§ **Text block**:

— begin —

Now I'm sure that I have that is_executable variable being set properly, so what is the problem this time?

vinyl-junkie
02-09-2004, 07:54 AM
Sorry for so many posts, but I'm replying to myself again. I found this thread (http://www.phpdig.net/showthread.php?s=&threadid=221&highlight=Unable+to+create+temp+directory) in the forums, which describes the exact same problem I'm having, including the error messages.

I tried what they said they did, creating an admin/temp directory, and also Charter's suggestion about commenting out that section of code. I'm still getting that long list of errors given in that prior post. Worse yet, it seems to only be spidering the root directory and then stopping. I have *way* more content than just one page. Help!

Charter
02-09-2004, 09:47 AM
Hi. Is safe mode on? What errors do you receive?

vinyl-junkie
02-09-2004, 10:02 AM
Re: safe mode. I have no idea. Is that something I would have to ask my web host? I didn't find anything about that in their knowledge base. If safe mode is on, is there no way around it?

Here are the errors I'm getting (full directory extension is replaced by "pathname" here):
Warning: fopen(../admin/temp/27583251.tmp): failed to open stream: Permission denied in c:\pathname\search\admin\robot_functions.php on line 705

Warning: fwrite(): supplied argument is not a valid stream resource in c:\pathname\search\admin\robot_functions.php on line 707

Warning: fclose(): supplied argument is not a valid stream resource in c:\pathname\search\admin\robot_functions.php on line 709

Warning: filesize(): Stat failed for ../admin/temp/27583251.tmp (errno=2 - No such file or directory) in c:\pathname\search\admin\robot_functions.php on line 710

Notice: Undefined variable: revisit_after in c:\pathname\search\admin\spider.php on line 374
1:http://www.techtipscentral.net/
(time : 00:00:06)
No link in temporary table

Charter
02-09-2004, 10:57 AM
Hi. Check your phpinfo (http://www.php.net/manual/en/function.phpinfo.php) for safe_mode (http://www.php.net/features.safe-mode) to see if it's on or off. Also check that the following directories have 777 permission:

[PHPDIG_DIR]/text_content
[PHPDIG_DIR]/include
[PHPDIG_DIR]/admin/temp

vinyl-junkie
02-09-2004, 12:18 PM
safe_mode is off for both local and master value.
safe_mode_exec_dir is off for both.
safe_mode_gid is off for both.
safe_mode_include_dir has "no value" for both.
open_basedir has "no value" for both.
disable_functions has "no value" for both.
disable_classes has "no value for both.

All three of those directories you had me check have permission level 777.

I was reading some of the stuff from the link you posted. Is it possible that the reason I'm unable to execute these commands is that I created the PHPDIG directories with the username/password that I was given for my web host account, but the database username/password are different? When it comes to this sort of thing, I'm way out of my element.

— end —

§ **Given instruction 1**: In the forum thread, why does vinyl-junkie say things have gotten worse? Answer in one to three sentences.
§ **Given instruction 2**: According to the forum thread, what permission level do the three directories Charter asked about have?
§ **Given instruction 3**: Can you carry the forum thread on from its last post?

§ **Data provided**:
— begin —

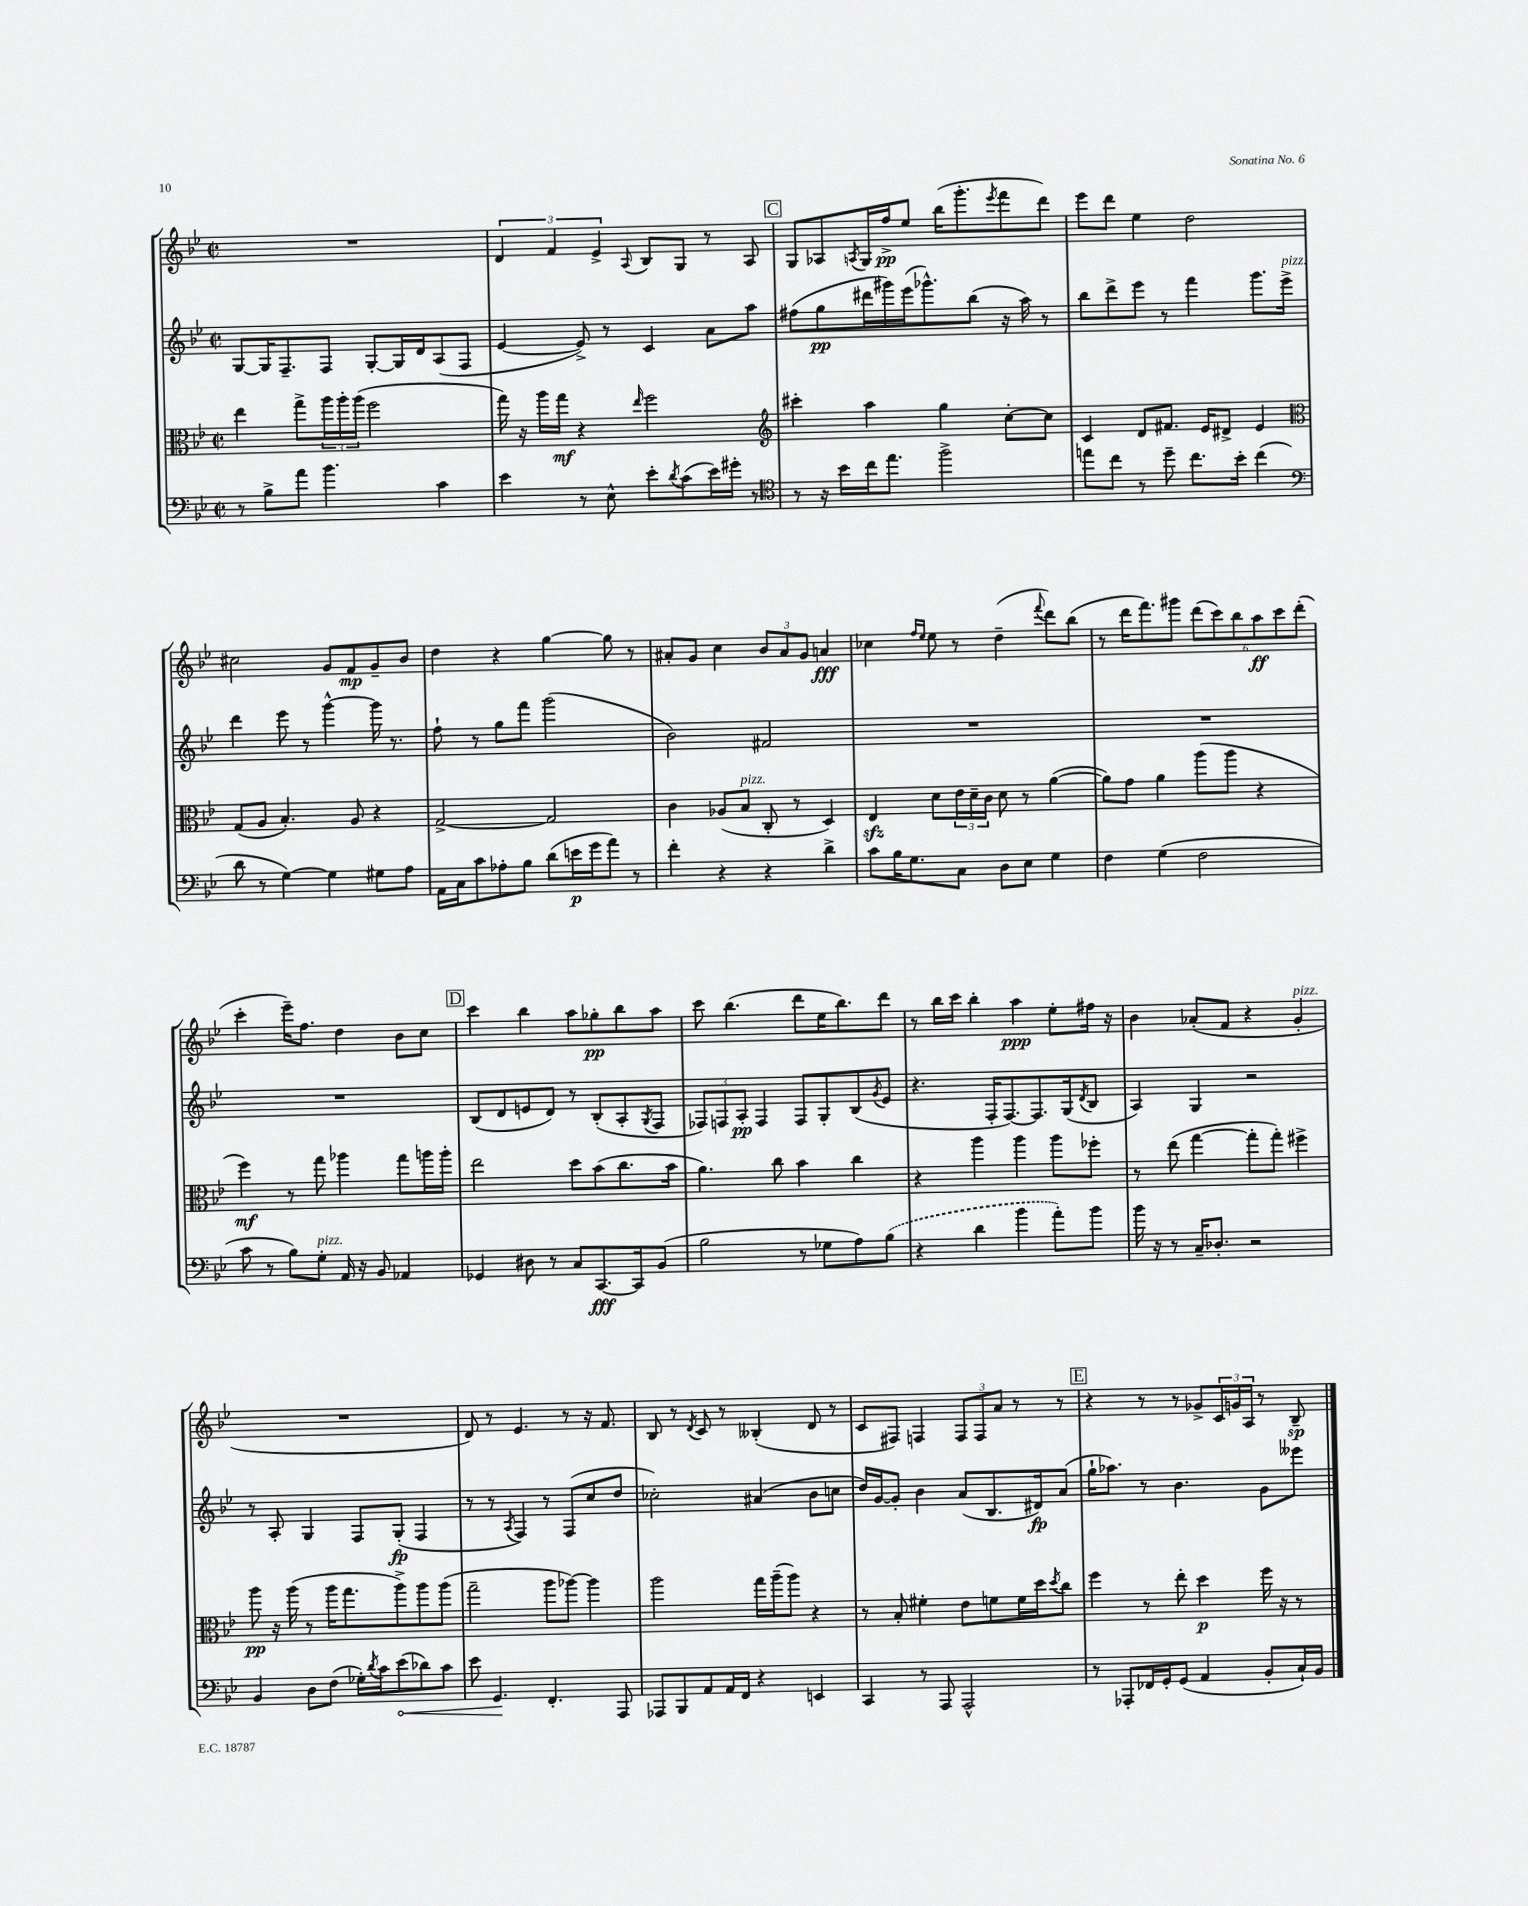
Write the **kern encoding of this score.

— end —

§ **Exercise answer 1**: After trying the admin/temp directory and commenting out the code, vinyl-junkie still gets the same long list of errors. The spider also seems to crawl only the root directory and then stop, even though the site has far more content than one page.

§ **Exercise answer 2**: All three have permission level 777.

§ **Exercise answer 3**:
Charter
02-11-2004, 12:14 PM
Hi. What is allow_url_fopen (http://www.php.net/manual/en/function.fopen.php) set to in the phpinfo?

vinyl-junkie
02-11-2004, 06:48 PM
That is set to On for both local and master values.

Charter
02-11-2004, 09:18 PM
>> ...I created the PHPDIG directories with the username/password that I was given for my web host account...

Hi. Do you mean that you logged into your account and then created the directories? Who's the owner of the directories? Perhaps send an email to your host. For some reason it seems that the directories are not accessible to the script.

vinyl-junkie
02-13-2004, 11:27 PM
I contacted my Web host, and they changed the permissions for my account. That did the trick, and now I have spidered my site! :D

I just have to add that I have one of the best Web hosts around. I turned in the support ticket about 10:15 p.m. tonight, and received a response about 45 minutes later. This isn't the first time either that I have received fast service like that. Pretty cool, huh?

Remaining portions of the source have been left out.